Jakarta (ANTARA News) - KPK memanggil ketua Pengadilan Negeri Bengkulu Encep Yuliadi dan hakim tindak pidana korupsi (Tipikor) PN Bengkulu Siti Insriah dalam penyidikan perkara dugaan penerimaan suap untuk mempengaruhi putusan terkait kasus tindak pidana korupsi penyalahgunaan honor Dewan Pembina RSUD Bengkulu tahun 2011.

"Encep Yuliadi dan Siti Insriah diperiksa sebagai saksi untuk tersangka ES (Edi Santroni)," kata pelaksana harian (Plh) Kabiro Humas KPK Yuyuk Andriati di Jakarta, Selasa.

Siti Insriah adalah salah satu tim majelis hakim bersama dengan Ketua PN Kehapiang sekaligus hakim tipikor Janner Purba dan hakim ad hoc Tipikor Toton yang sudah ditetapkan sebagai tersangka dalam perkara ini.

Janner dan Toton diketahui kerap berpasangan dan sudah membebaskan 10 orang terdakwa perkara korupsi di PN Bengkulu selama periode 2015-2016. KPK juga sudah menyita mobil Toyota Fortuner milik Janner Purba.

Selain memeriksa Encep dan Siti, KPK juga memanggil seorang wiraswasta bernama Nurman Soehardi, panitera PN Tipikor Bengkulu Zailani Syihab dan PNS UPPP kabupaten Bengkulu Tengah Febi Irwansyah.

Dalam perkara ini, KPK menetapkan lima orang tersangka yaitu Ketua Pengadilan Negeri Kepahiang sekaligus hakim tindak pidana korupsi (Tipikor) Janner Purba, hakim ad hoc PN kota Bengkulu Toton, panitera PN Kota Bengkulu Badaruddin Amsori Bachsin alias Billy, mantan Kepala Bagian Keuangan rumah sakit Muhammad Yunus Syafri Syafii, mantan Wakil Direktur Umum dan Keuangan RS Muhammad Yunus Edi Santroni.

KPK melakukan Operasi Tangkap Tangan (OTT) terhadap lima orang tersebut pada Senin (23/5) di beberapa lokasi di Kepahiang Bengkulu.
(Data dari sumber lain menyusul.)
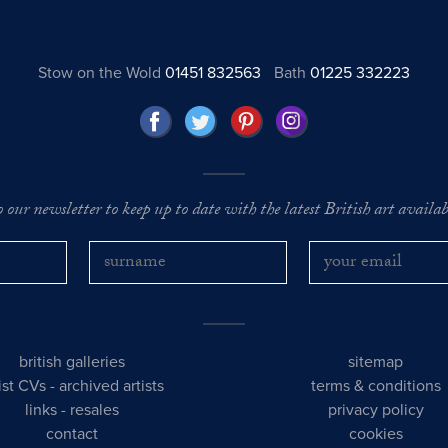
Stow on the Wold
01451 832563
Bath
01225 332223
o our newsletter to keep up to date with the latest British art availabl
british galleries
sitemap
tist CVs
-
archived artists
terms & conditions
links
-
resales
privacy policy
contact
cookies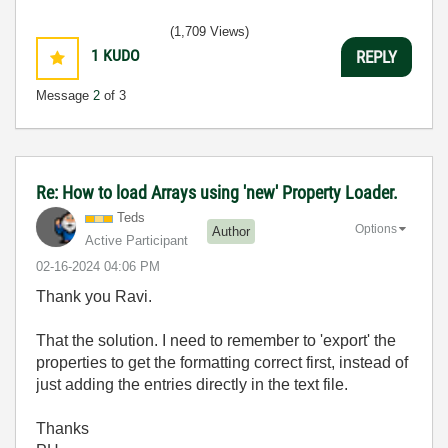
(1,709 Views)
1
KUDO
REPLY
Message
2
of 3
Re: How to load Arrays using 'new' Property Loader.
Teds
Options
Author
Active Participant
‎02-16-2024
04:06 PM
Thank you Ravi.
That the solution. I need to remember to 'export' the
properties to get the formatting correct first, instead of
just adding the entries directly in the text file.
Thanks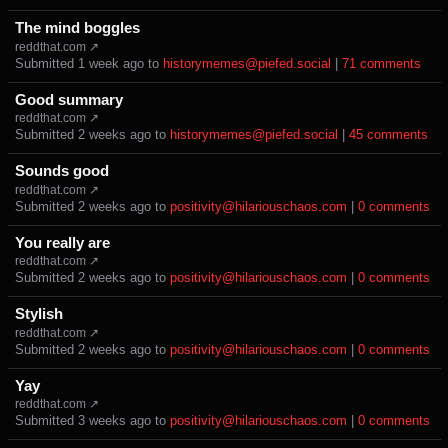
The mind boggles
reddthat.com ↗
Submitted ⁨
⁨1⁩ ⁨week⁩ ago
⁩ to ⁨
historymemes@piefed.social
⁩ |
⁨71⁩ ⁨comments⁩
Good summary
reddthat.com ↗
Submitted ⁨
⁨2⁩ ⁨weeks⁩ ago
⁩ to ⁨
historymemes@piefed.social
⁩ |
⁨45⁩ ⁨comments⁩
Sounds good
reddthat.com ↗
Submitted ⁨
⁨2⁩ ⁨weeks⁩ ago
⁩ to ⁨
positivity@hilariouschaos.com
⁩ |
⁨0⁩ ⁨comments⁩
You really are
reddthat.com ↗
Submitted ⁨
⁨2⁩ ⁨weeks⁩ ago
⁩ to ⁨
positivity@hilariouschaos.com
⁩ |
⁨0⁩ ⁨comments⁩
Stylish
reddthat.com ↗
Submitted ⁨
⁨2⁩ ⁨weeks⁩ ago
⁩ to ⁨
positivity@hilariouschaos.com
⁩ |
⁨0⁩ ⁨comments⁩
Yay
reddthat.com ↗
Submitted ⁨
⁨3⁩ ⁨weeks⁩ ago
⁩ to ⁨
positivity@hilariouschaos.com
⁩ |
⁨0⁩ ⁨comments⁩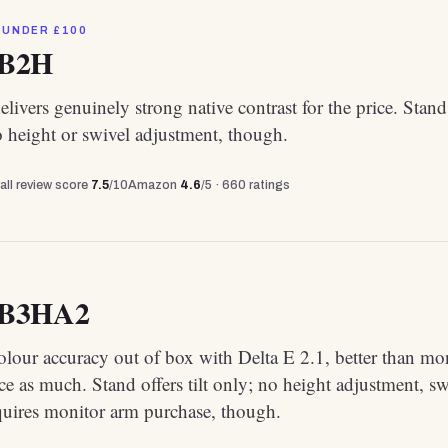
 UNDER £100
2B2H
livers genuinely strong native contrast for the price. Stand
no height or swivel adjustment, though.
all review score
7.5
/10
Amazon
4.6
/5 ·
660
ratings
4B3HA2
olour accuracy out of box with Delta E 2.1, better than mo
ce as much. Stand offers tilt only; no height adjustment, sw
quires monitor arm purchase, though.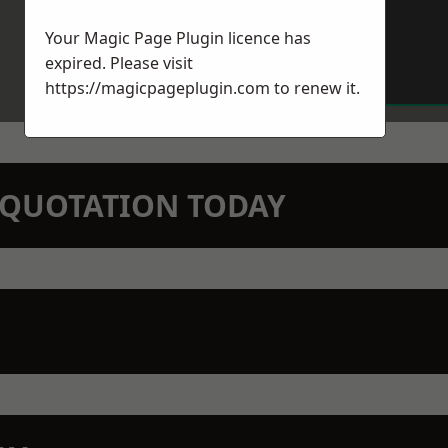
Your Magic Page Plugin licence has
expired. Please visit
https://magicpageplugin.com
to renew it.
N QUOTATION TODAY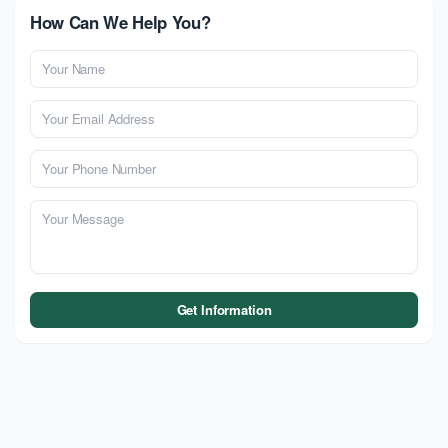
How Can We Help You?
Get Information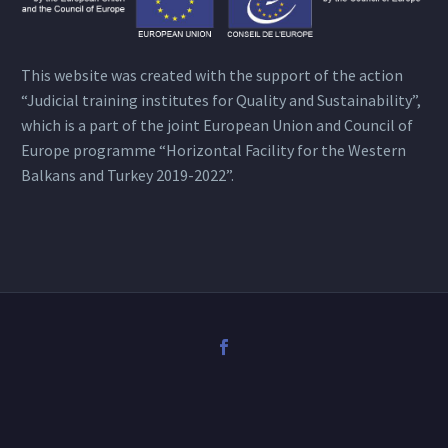
This website was created with the support of the action
“Judicial training institutes for Quality and Sustainability”,
which is a part of the joint European Union and Council of
Europe programme “Horizontal Facility for the Western
Balkans and Turkey 2019-2022”.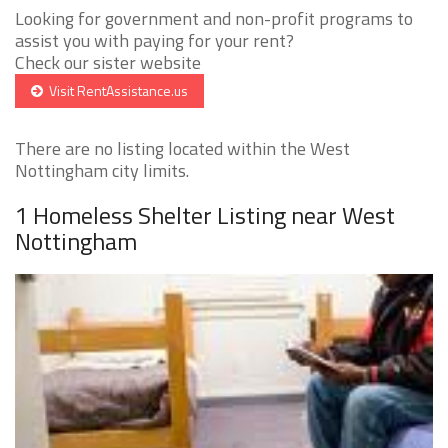
Looking for government and non-profit programs to
assist you with paying for your rent?
Check our sister website
Visit RentAssistance.us
There are no listing located within the West
Nottingham city limits.
1 Homeless Shelter Listing near West
Nottingham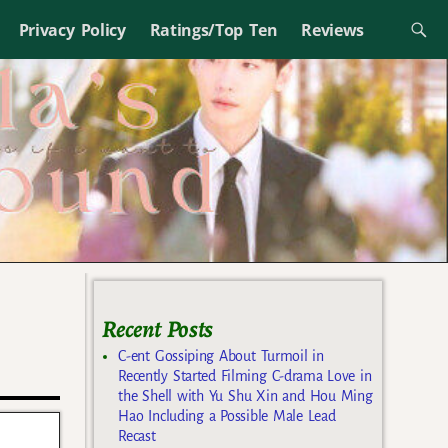
Privacy Policy
Ratings/Top Ten
Reviews
Recent Posts
C-ent Gossiping About Turmoil in
Recently Started Filming C-drama Love in
the Shell with Yu Shu Xin and Hou Ming
Hao Including a Possible Male Lead
Recast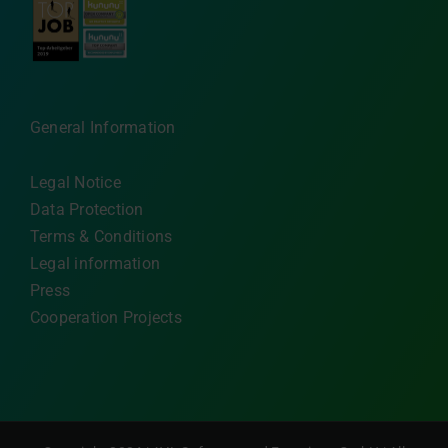
General Information
Legal Notice
Data Protection
Terms & Conditions
Legal information
Press
Cooperation Projects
Dalam OTT tersebut KPK menyita uang sebesar Rp150 juta yang diberikan oleh Syafri kepada Janner setelah sebelumnya Edi memberikan Rp500 juta kepada Janner pada 17 Mei 2016 sehingga total uang yang sudah diterima Janner sekitar Rp650 juta.

Uang tersebut diberikan agar majelis hakim yang dipimpin oleh Janner Purba dengan anggota majelis Toton dan Siti Ansyiria membebaskan Edi dan Syafri selaku terdakwa yang masing-masing dituntut 3,5 tahun penjara dalam kasus penyalahgunaan honor Dewan Pembina Rumah Sakit Umum Daerah Bengkulu Muhammad Yunus. Vonis kasus itu rencananya akan dibacakan pada Selasa (24/5).

Kasus tersebut berawal dari Surat Keputusan (SK) Gubernur Nomor Z. 17 XXXVIII Tahun 2011 Tentang Tim Pembina Manajemen RSMY mengenai honor tim pembina RSUD M Yunus termasuk honor gubernur Bengkulu saat itu Junaidi Hamsyah.

Padahal SK itu bertentangan dengan Permendagri No 61 Tahun 2007 mengenai Dewan Pengawas yang menyebutkan bahwa Badan Layanan Umum Daerah (BLUD) tidak mengenal tim pembina.